OK, that’s not comforting in the slightest, but it is something I think I can go on for ages about.

If you haven’t heard, Mr. Favre (I feel I owe him this title, because anyone who’s old enough to retire three times surely commands a great amount of respect.) has decided to return to the NFL. Again. For the third time.

He said he’s “doing it for the guys.” He’s doing them a favor. Not because he gets $16.5 million and continues a record starting streak that could eclipse 300 this year. It’s really not about him, or so he says.

I think we can all say back to Favre, in unison, that that’s just bull. I truly believe Favre meant it the first time he retired. I also think he realized what kind of gold mine he had stumbled upon when he stirred up rumors that he wanted to return and realized that people would pay him millions both to go away and to play for an opposing team.

Now? Well, now he’s just milking it until he’s too banged up and sore to milk anymore. And right now, his particular Heifer of choice is Brad Childress. If it’s not bad enough that Favre is taking advantage of the fans, the media and his teammates, he’s taking advantage of one of his best friends.

I don’t pretend to like Childress, and I honestly think he’s the reason that Adrian Peterson hasn’t yet eclipsed 2,000 yards, but I will admit he is a truly stand-up guy. And Favre is taking him for a ride. Childress isn’t going to put his foot down on the situation because Favre is a close friend, he will win you games that Sage Rosenfels and Tavaris Jackson cannot and because he’s not going to do that to a guy he knows.

Favre knows this, just as surely as he knew he could use the Jets’ turmoil last year to come out, if not squeaky clean, at least avoiding looking like a BP oil spill and still being able to sign with another team.

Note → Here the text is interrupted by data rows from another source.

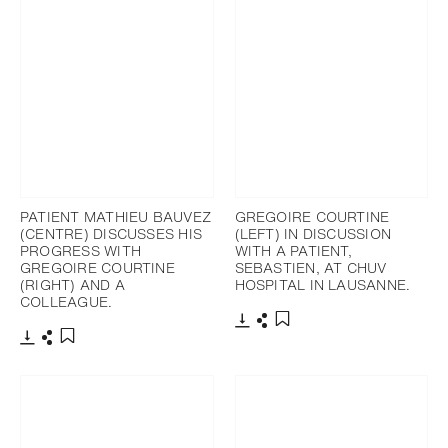
PATIENT MATHIEU BAUVEZ
GREGOIRE COURTINE
(CENTRE) DISCUSSES HIS
(LEFT) IN DISCUSSION
PROGRESS WITH
WITH A PATIENT,
GREGOIRE COURTINE
SEBASTIEN, AT CHUV
(RIGHT) AND A
HOSPITAL IN LAUSANNE.
COLLEAGUE.
Download
Share
Add to bookmark
Download
Share
Add to bookmark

For those of you that don’t remember, it was leaked – more likely quietly whispered by Favre himself – that No. 4 played with an injured throwing arm for most of the second half of the Jets’ 2008 season. Looking at the performance of the team, it’s really not surprising at all. Favre has since stated, though, that he would have been more than willing to go injured reserve, but Eric Mangini refused to place him on IR.

Favre said this, of course, after Mangini had been fired, after the Jets were embroiled in numerous other issues and after his shoulder had completely healed. Favre, go on IR and risk snapping his consecutive starts streak? I was, and still am, extremely disappointed with the number of media outlets who bought this. That’s baloney. Favre knows it, I know it and you should too.

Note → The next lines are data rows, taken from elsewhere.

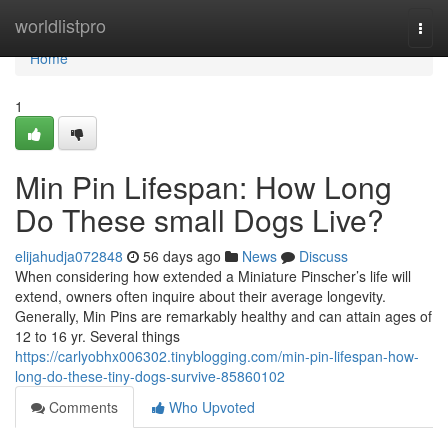
Home
worldlistpro
Togg
navi
Home
1
Min Pin Lifespan: How Long
Do These small Dogs Live?
elijahudja072848
56 days ago
News
Discuss
When considering how extended a Miniature Pinscher’s life will
extend, owners often inquire about their average longevity.
Generally, Min Pins are remarkably healthy and can attain ages of
12 to 16 yr. Several things
https://carlyobhx006302.tinyblogging.com/min-pin-lifespan-how-
long-do-these-tiny-dogs-survive-85860102
Comments
Who Upvoted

Now, he’s coming out with the whole I-was-really-going-to-retire-but-I-owe-these-guys-a-favor story. Again, I have to call bull. The man had the best statistical season of his career last year. His team was a shoo-in for the Super Bowl until his costly game-losing error. He was offered $16.5 million, with the acceptance that he was going to miss all of the spring and summer and probably much of the preseason. Of course he was coming back; now he just has a story to spin so he doesn’t seem quite so dastardly (Sorry, I’ve always really wanted to use that word in a sentence.).

I used to love Favre. The first NFL game I can remember watching in its entirety was Green Bay against Carolina in the 1997 NFC Championship Game. His I’m-going-to-fit-it-through-that-hole-and-logic-be-d***ed mentality helped me fall in love with the game.

But what’s left of the formerly glorious green-and-yellow No. 4 is a bloated and now-purple-and-yellow No. 4 that’s either too prideful or too selfish to realize what he’s doing to everyone else around him. Either way, it’s childish and it doesn’t befit a man that holds a legitimate claim as the greatest quarterback of all time.

I, along with millions of other NFL fans, grew up with Brett Favre. It’s just a shame that, during that time, he didn’t grow up with us.